Доктор Лондон заговорил.
– Тогда выходит, что, как ни крути, вы не правы.
Мне было ясно, что он понимает, но легче от этого, увы, не стало.
– Неужели непременно должно быть или то, или другое? – спросил он с аллюзией, которая пришлась бы по вкусу самому Кьеркегору[35]. – Разве у вашей проблемы нет иного объяснения?
– Какого? – Я на самом деле не знал.
Последовала пауза.
– Она вам определенно нравится, – намекнул доктор Лондон.
Я обдумал его слова. А потом уточнил:
– Которая из них?
Наше рандеву с Марси пришлось отложить.
Совершенно забыв о сеансе у психиатра в пять часов вечера, я назначил на это время свидание с ней. Пришлось позвонить и все отменить.
– Что, струсили, друг мой? – на сей раз она была в своем кабинете одна и могла подразнить меня вволю.
– Слушай, я задержусь всего на час. Шестьдесят минут.
– А тебе можно доверять? – спросила Марси.
– А разве решение не за тобой?
В любом случае, на пробежку мы отправились, когда уже наступили сумерки. Которые были как никогда красивы, отраженные, вместе с огнями Нью-Йорка, в воде озера.
Сейчас, когда я снова смотрел на Марси, я чувствовал, как вчерашние сомнения отступают. Она была красива. Я совершенно забыл, насколько она могла быть красивой. Я поцеловал ее. Затем мы приступили к пробежке.
– Как прошел день? – спросил я.
– А, обычные катастрофы, переизбыток продукции, недостаток продукции, транспортные накладки и паника в коридорах. Но больше всего мои мысли занимал ты.
Хотя у меня в запасе была пара тем для беседы, она как-то не клеилась. Я снова и снова возвращался к тому же: Марси пришла по моему требованию. Теперь мы оба здесь. Так что же она чувствует?

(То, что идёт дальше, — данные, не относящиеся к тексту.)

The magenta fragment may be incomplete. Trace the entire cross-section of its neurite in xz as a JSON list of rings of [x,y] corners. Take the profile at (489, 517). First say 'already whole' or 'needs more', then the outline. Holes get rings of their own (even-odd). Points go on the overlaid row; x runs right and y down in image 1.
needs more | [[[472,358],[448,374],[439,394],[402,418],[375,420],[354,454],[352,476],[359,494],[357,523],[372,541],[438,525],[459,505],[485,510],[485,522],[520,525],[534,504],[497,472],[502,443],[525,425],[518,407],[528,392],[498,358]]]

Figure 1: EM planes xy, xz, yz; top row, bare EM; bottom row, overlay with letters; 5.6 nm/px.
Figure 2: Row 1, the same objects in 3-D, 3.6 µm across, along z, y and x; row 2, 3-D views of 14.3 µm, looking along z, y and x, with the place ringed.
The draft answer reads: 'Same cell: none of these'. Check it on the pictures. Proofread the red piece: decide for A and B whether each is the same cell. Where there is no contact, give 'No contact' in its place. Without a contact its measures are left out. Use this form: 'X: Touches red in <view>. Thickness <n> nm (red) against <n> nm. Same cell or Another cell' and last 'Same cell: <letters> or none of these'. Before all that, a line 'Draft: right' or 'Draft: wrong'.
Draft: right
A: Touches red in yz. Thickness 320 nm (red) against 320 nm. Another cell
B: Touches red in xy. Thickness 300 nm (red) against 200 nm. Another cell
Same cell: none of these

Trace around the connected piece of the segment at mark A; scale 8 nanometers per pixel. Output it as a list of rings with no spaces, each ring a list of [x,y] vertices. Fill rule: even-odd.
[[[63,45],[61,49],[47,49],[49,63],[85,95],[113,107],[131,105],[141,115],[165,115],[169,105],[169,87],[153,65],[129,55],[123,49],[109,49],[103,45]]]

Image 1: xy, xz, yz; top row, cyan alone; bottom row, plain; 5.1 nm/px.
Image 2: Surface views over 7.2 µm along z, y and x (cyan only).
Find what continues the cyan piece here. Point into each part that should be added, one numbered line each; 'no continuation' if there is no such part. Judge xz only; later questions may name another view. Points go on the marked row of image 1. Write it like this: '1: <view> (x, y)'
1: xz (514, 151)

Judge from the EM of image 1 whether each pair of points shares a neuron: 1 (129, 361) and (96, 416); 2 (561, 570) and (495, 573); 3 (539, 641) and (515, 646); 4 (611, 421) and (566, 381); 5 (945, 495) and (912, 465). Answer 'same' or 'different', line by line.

– Тебе не интересно, куда мы направляемся? – спросил я, совсем отчаявшись.
– Компас ведь вроде у тебя, друг, – ответила Марси.
– Ты взяла с собой одежду?
– Ну не в спортивной форме я буду с тобой ужинать!
Мне стало любопытно, что она с собой прихватила.
– Где твои вещи? – поинтересовался я.
– В машине. – Она показала куда-то в сторону 5-й. – Обычный саквояж. Такие бизнес-туристы берут в самолет. Очень удобно.
– Для коротких поездок, – подытожил я.